BEGIN Source data

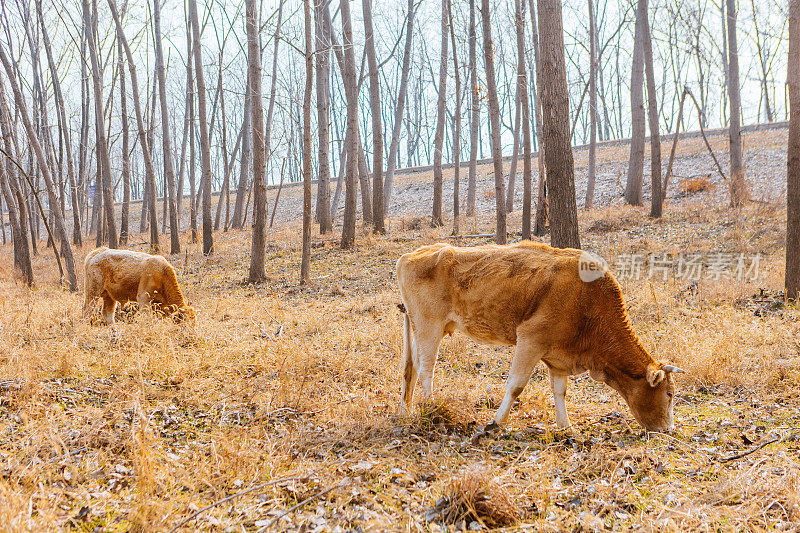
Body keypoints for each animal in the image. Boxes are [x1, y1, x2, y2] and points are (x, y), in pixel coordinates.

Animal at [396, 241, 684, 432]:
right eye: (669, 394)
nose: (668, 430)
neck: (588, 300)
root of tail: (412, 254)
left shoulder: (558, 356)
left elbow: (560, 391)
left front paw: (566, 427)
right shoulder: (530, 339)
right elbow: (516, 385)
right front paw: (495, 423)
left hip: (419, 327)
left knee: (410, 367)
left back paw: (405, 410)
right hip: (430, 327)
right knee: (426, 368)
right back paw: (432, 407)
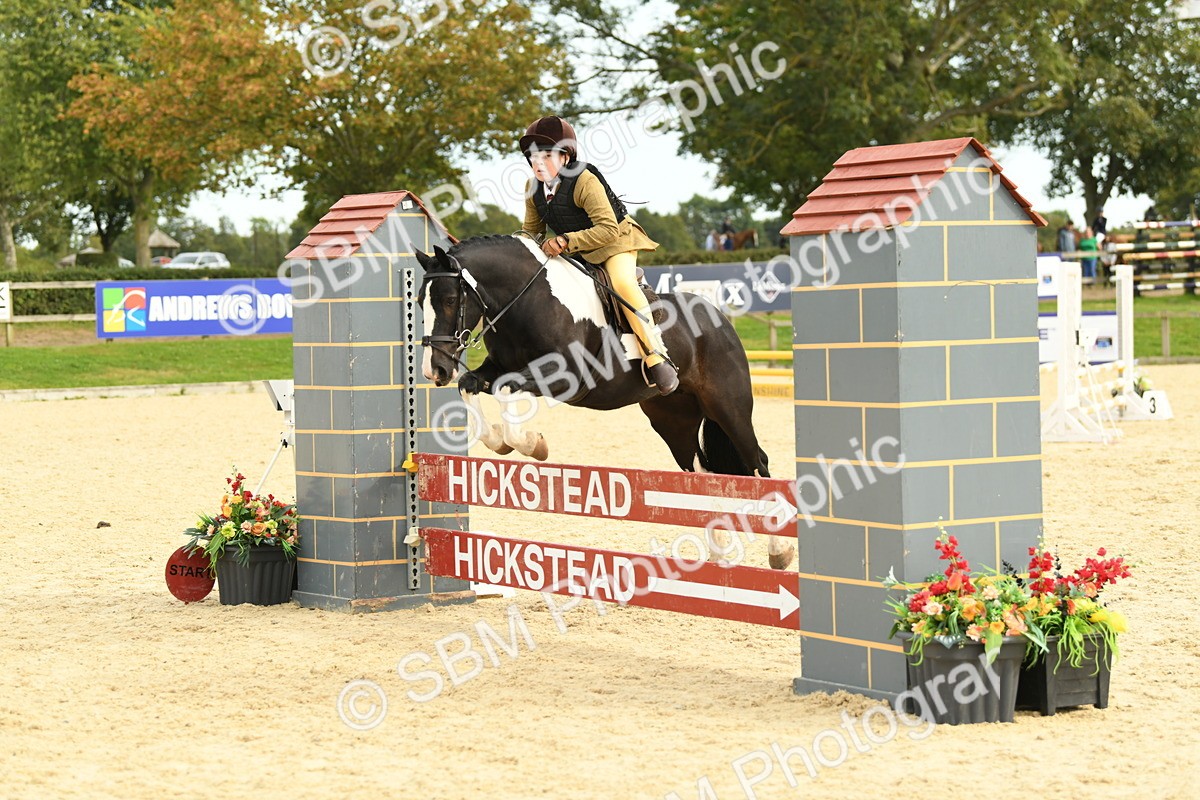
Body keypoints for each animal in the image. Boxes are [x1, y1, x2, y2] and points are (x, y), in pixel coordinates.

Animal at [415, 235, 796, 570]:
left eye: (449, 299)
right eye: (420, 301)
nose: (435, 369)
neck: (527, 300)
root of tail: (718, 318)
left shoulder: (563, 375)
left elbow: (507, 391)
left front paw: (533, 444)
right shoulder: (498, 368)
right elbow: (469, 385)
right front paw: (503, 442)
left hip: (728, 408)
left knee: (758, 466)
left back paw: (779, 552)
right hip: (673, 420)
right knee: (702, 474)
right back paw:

END Source data

• **Work task**:
Wherever a picture appears in the listing above, drop it, and restate the rest exactly.

• **Response**:
Body keypoints for each animal in the image. Boxes are [x1, y1, x2, y2] and points are (x, y), in pixel coordinates.

Animal at [396, 241, 684, 432]:
right eye: (669, 394)
nose: (668, 430)
neck: (588, 300)
root of tail: (412, 254)
left shoulder: (558, 356)
left elbow: (560, 391)
left front paw: (566, 427)
right shoulder: (530, 339)
right elbow: (516, 385)
right front paw: (495, 423)
left hip: (419, 327)
left knee: (410, 367)
left back paw: (405, 410)
right hip: (430, 327)
right knee: (426, 368)
right back paw: (432, 407)
Body keypoints for each animal in the image. Boxes are [x1, y1, x2, y2] and points are (x, y), in pixel coordinates.

Animal at [415, 235, 796, 570]:
left eye: (449, 299)
right eye: (420, 301)
nose: (435, 369)
neck: (527, 300)
root of tail: (718, 318)
left shoulder: (563, 375)
left elbow: (507, 391)
left front paw: (533, 444)
right shoulder: (498, 368)
right elbow: (469, 385)
right front paw: (503, 442)
left hip: (728, 408)
left knee: (758, 466)
left back paw: (779, 552)
right hip: (673, 420)
right knee: (702, 474)
right back paw:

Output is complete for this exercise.